Work to complete =>
A - Name every company mentioned in the text on search infrastructure for AI.
B - In the text on search infrastructure for AI, return the part that opens with the words containing "Search infrastructure as" and closes with "on those workflows.".

Search infrastructure as standalone category
Ex-employee at Exa on building search infrastructure for AI data pipelines
This is becoming a real software layer because AI systems need raw, high volume, fresh web retrieval as an input, not just a final answer. In practice that creates distinct products for different jobs. Exa is used when teams need tens of thousands of results and full page text for automated data pipelines, while Parallel is stronger when the job is to produce a synthesized research memo. Buyers are already spending from tens of thousands to about $300,000 per month on those workflows.
-
The demand pattern is different from human search. One Exa user runs 5,000 prompts every day, pulls 50,000 to 100,000 results, and uses the output to update datasets automatically. That is not a search box business, it is machine to machine infrastructure with spend driven by query volume, recall, and extraction quality.
-
The category is already splitting by workflow. Exa wins where customers want maximum result count, semantic retrieval, and full text they can feed into their own models. Parallel wins where the product itself does the planning, browsing, and summary writing for a long research task that can take 10 to 15 minutes.
-
The market can still become large even if the moat is thin. Ecosia routes about 500,000 daily queries to Exa and spends around $300,000 per month, but keeps its architecture portable because quality is converging across vendors. That points to a big category with real budgets, but one where service, pricing, and specialization matter as much as core search quality.
Over the next few years, this layer should expand in two directions at once. Horizontal web search APIs will grow with agent traffic, and higher value products will add domain specific corpuses, better extraction, and deeper orchestration. The likely outcome is a standalone category with a few scaled infrastructure providers, plus specialized tools built for finance, legal, medical, and enterprise knowledge work.

Provided information =>
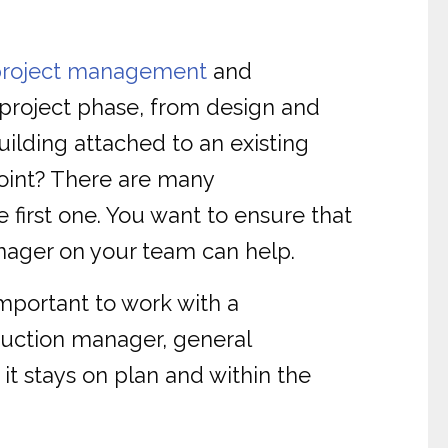
project management
and
 project phase, from design and
ilding attached to an existing
point? There are many
 first one. You want to ensure that
anager on your team can help.
important to work with a
ruction manager, general
t stays on plan and within the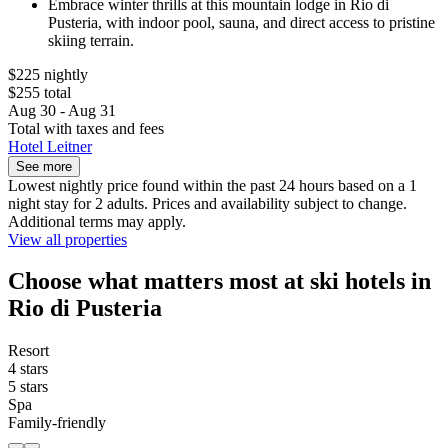
Embrace winter thrills at this mountain lodge in Rio di
Pusteria, with indoor pool, sauna, and direct access to pristine
skiing terrain.
$225 nightly
$255 total
Aug 30 - Aug 31
Total with taxes and fees
Hotel Leitner
See more
Lowest nightly price found within the past 24 hours based on a 1
night stay for 2 adults. Prices and availability subject to change.
Additional terms may apply.
View all properties
Choose what matters most at ski hotels in
Rio di Pusteria
Resort
4 stars
5 stars
Spa
Family-friendly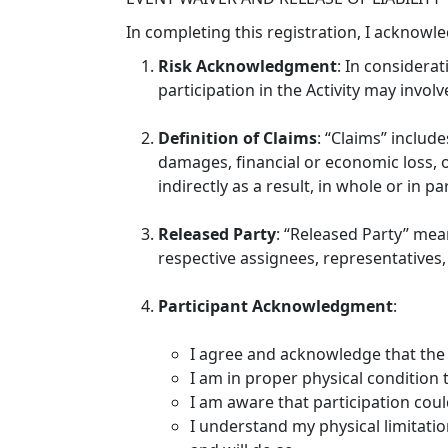
In completing this registration, I acknowl
Risk Acknowledgment
: In considerat
participation in the Activity may involve
Definition of Claims
: “Claims” include
damages, financial or economic loss, or
indirectly as a result, in whole or in pa
Released Party
: “Released Party” mea
respective assignees, representatives, 
Participant Acknowledgment
:
I agree and acknowledge that the 
I am in proper physical condition to
I am aware that participation could
I understand my physical limitation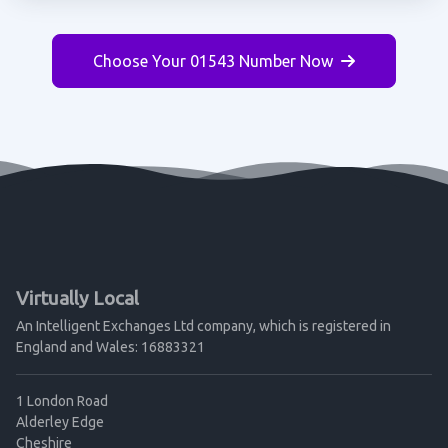
Choose Your 01543 Number Now
Virtually Local
An Intelligent Exchanges Ltd company, which is registered in
England and Wales: 16883321
1 London Road
Alderley Edge
Cheshire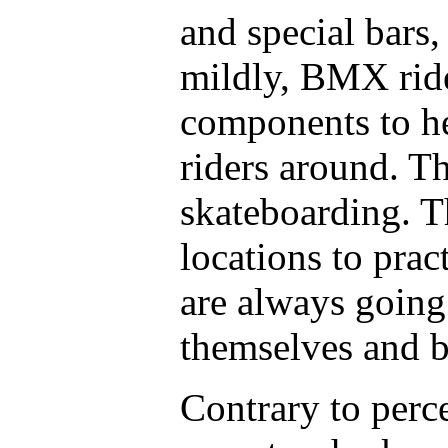
and special bars,
mildly, BMX ride
components to he
riders around. Th
skateboarding. T
locations to pra
are always going
themselves and b
Contrary to per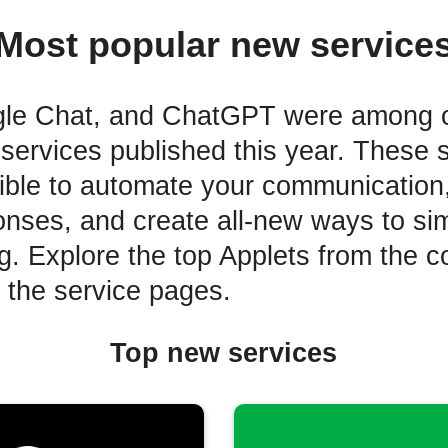
Most popular new service
gle Chat, and ChatGPT were among 
services published this year. These 
ible to automate your communication,
onses, and create all-new ways to sim
ng. Explore the top Applets from the 
o the service pages.
Top new services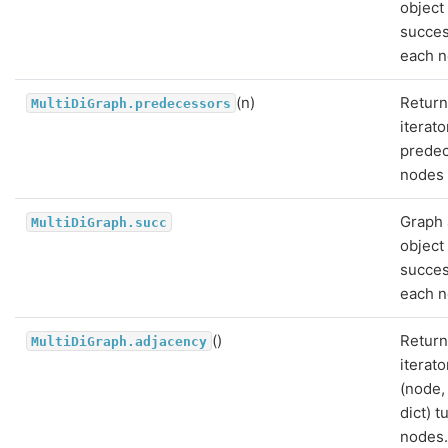
object
succes
each n
(n)
Return
MultiDiGraph.predecessors
iterato
prede
nodes 
Graph 
MultiDiGraph.succ
object
succes
each n
()
Return
MultiDiGraph.adjacency
iterato
(node,
dict) t
nodes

Responses in order =>
A - Exa, Parallel, Ecosia

B -
Search infrastructure as standalone category
Ex-employee at Exa on building search infrastructure for AI data pipelines
This is becoming a real software layer because AI systems need raw, high volume, fresh web retrieval as an input, not just a final answer. In practice that creates distinct products for different jobs. Exa is used when teams need tens of thousands of results and full page text for automated data pipelines, while Parallel is stronger when the job is to produce a synthesized research memo. Buyers are already spending from tens of thousands to about $300,000 per month on those workflows.